## CHALLENGE
Reproduce the records below verbatim, line for line.

───── DATA EXCERPTS

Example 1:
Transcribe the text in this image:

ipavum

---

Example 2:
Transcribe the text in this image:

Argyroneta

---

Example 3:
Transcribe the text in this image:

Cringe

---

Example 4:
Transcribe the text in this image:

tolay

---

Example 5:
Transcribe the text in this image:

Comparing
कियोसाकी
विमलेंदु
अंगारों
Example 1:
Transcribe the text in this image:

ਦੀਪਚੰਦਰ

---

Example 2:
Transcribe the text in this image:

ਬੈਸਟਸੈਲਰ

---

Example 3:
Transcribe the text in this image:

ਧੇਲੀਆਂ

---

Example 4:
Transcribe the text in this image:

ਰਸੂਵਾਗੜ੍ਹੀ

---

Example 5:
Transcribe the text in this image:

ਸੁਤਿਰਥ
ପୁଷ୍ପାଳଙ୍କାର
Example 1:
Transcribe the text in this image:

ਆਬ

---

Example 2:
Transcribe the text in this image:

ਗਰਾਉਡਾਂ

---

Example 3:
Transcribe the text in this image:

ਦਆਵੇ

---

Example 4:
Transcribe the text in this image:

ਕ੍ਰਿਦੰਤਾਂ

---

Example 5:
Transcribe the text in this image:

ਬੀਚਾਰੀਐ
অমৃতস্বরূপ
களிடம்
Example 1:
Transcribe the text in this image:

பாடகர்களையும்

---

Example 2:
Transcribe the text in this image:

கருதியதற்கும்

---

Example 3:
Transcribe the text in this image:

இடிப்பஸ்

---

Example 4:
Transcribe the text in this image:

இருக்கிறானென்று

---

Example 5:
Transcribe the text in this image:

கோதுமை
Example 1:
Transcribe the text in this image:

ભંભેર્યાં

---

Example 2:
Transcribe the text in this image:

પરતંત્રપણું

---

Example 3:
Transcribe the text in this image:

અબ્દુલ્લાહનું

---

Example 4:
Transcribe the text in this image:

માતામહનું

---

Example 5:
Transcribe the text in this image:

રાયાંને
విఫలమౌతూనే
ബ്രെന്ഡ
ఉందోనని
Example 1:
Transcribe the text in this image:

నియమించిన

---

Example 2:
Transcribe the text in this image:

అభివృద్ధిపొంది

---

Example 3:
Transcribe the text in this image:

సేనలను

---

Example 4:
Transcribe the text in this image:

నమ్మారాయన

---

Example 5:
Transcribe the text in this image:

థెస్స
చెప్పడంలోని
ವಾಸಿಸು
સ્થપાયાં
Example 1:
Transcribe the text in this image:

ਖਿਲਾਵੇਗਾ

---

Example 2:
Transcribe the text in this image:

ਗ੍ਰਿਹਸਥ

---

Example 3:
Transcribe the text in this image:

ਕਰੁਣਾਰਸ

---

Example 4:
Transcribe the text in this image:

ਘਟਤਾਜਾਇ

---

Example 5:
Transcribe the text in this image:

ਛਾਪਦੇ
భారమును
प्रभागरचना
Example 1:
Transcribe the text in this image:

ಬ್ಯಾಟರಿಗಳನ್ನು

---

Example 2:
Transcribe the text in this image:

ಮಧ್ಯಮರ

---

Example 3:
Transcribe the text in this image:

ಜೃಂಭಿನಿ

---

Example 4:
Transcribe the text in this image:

──────────

## REPLY
Example 1:
Transcribe the text in this image:

ipavum

---

Example 2:
Transcribe the text in this image:

Argyroneta

---

Example 3:
Transcribe the text in this image:

Cringe

---

Example 4:
Transcribe the text in this image:

tolay

---

Example 5:
Transcribe the text in this image:

Comparing
कियोसाकी
विमलेंदु
अंगारों
Example 1:
Transcribe the text in this image:

ਦੀਪਚੰਦਰ

---

Example 2:
Transcribe the text in this image:

ਬੈਸਟਸੈਲਰ

---

Example 3:
Transcribe the text in this image:

ਧੇਲੀਆਂ

---

Example 4:
Transcribe the text in this image:

ਰਸੂਵਾਗੜ੍ਹੀ

---

Example 5:
Transcribe the text in this image:

ਸੁਤਿਰਥ
ପୁଷ୍ପାଳଙ୍କାର
Example 1:
Transcribe the text in this image:

ਆਬ

---

Example 2:
Transcribe the text in this image:

ਗਰਾਉਡਾਂ

---

Example 3:
Transcribe the text in this image:

ਦਆਵੇ

---

Example 4:
Transcribe the text in this image:

ਕ੍ਰਿਦੰਤਾਂ

---

Example 5:
Transcribe the text in this image:

ਬੀਚਾਰੀਐ
অমৃতস্বরূপ
களிடம்
Example 1:
Transcribe the text in this image:

பாடகர்களையும்

---

Example 2:
Transcribe the text in this image:

கருதியதற்கும்

---

Example 3:
Transcribe the text in this image:

இடிப்பஸ்

---

Example 4:
Transcribe the text in this image:

இருக்கிறானென்று

---

Example 5:
Transcribe the text in this image:

கோதுமை
Example 1:
Transcribe the text in this image:

ભંભેર્યાં

---

Example 2:
Transcribe the text in this image:

પરતંત્રપણું

---

Example 3:
Transcribe the text in this image:

અબ્દુલ્લાહનું

---

Example 4:
Transcribe the text in this image:

માતામહનું

---

Example 5:
Transcribe the text in this image:

રાયાંને
విఫలమౌతూనే
ബ്രെന്ഡ
ఉందోనని
Example 1:
Transcribe the text in this image:

నియమించిన

---

Example 2:
Transcribe the text in this image:

అభివృద్ధిపొంది

---

Example 3:
Transcribe the text in this image:

సేనలను

---

Example 4:
Transcribe the text in this image:

నమ్మారాయన

---

Example 5:
Transcribe the text in this image:

థెస్స
చెప్పడంలోని
ವಾಸಿಸು
સ્થપાયાં
Example 1:
Transcribe the text in this image:

ਖਿਲਾਵੇਗਾ

---

Example 2:
Transcribe the text in this image:

ਗ੍ਰਿਹਸਥ

---

Example 3:
Transcribe the text in this image:

ਕਰੁਣਾਰਸ

---

Example 4:
Transcribe the text in this image:

ਘਟਤਾਜਾਇ

---

Example 5:
Transcribe the text in this image:

ਛਾਪਦੇ
భారమును
प्रभागरचना
Example 1:
Transcribe the text in this image:

ಬ್ಯಾಟರಿಗಳನ್ನು

---

Example 2:
Transcribe the text in this image:

ಮಧ್ಯಮರ

---

Example 3:
Transcribe the text in this image:

ಜೃಂಭಿನಿ

---

Example 4:
Transcribe the text in this image:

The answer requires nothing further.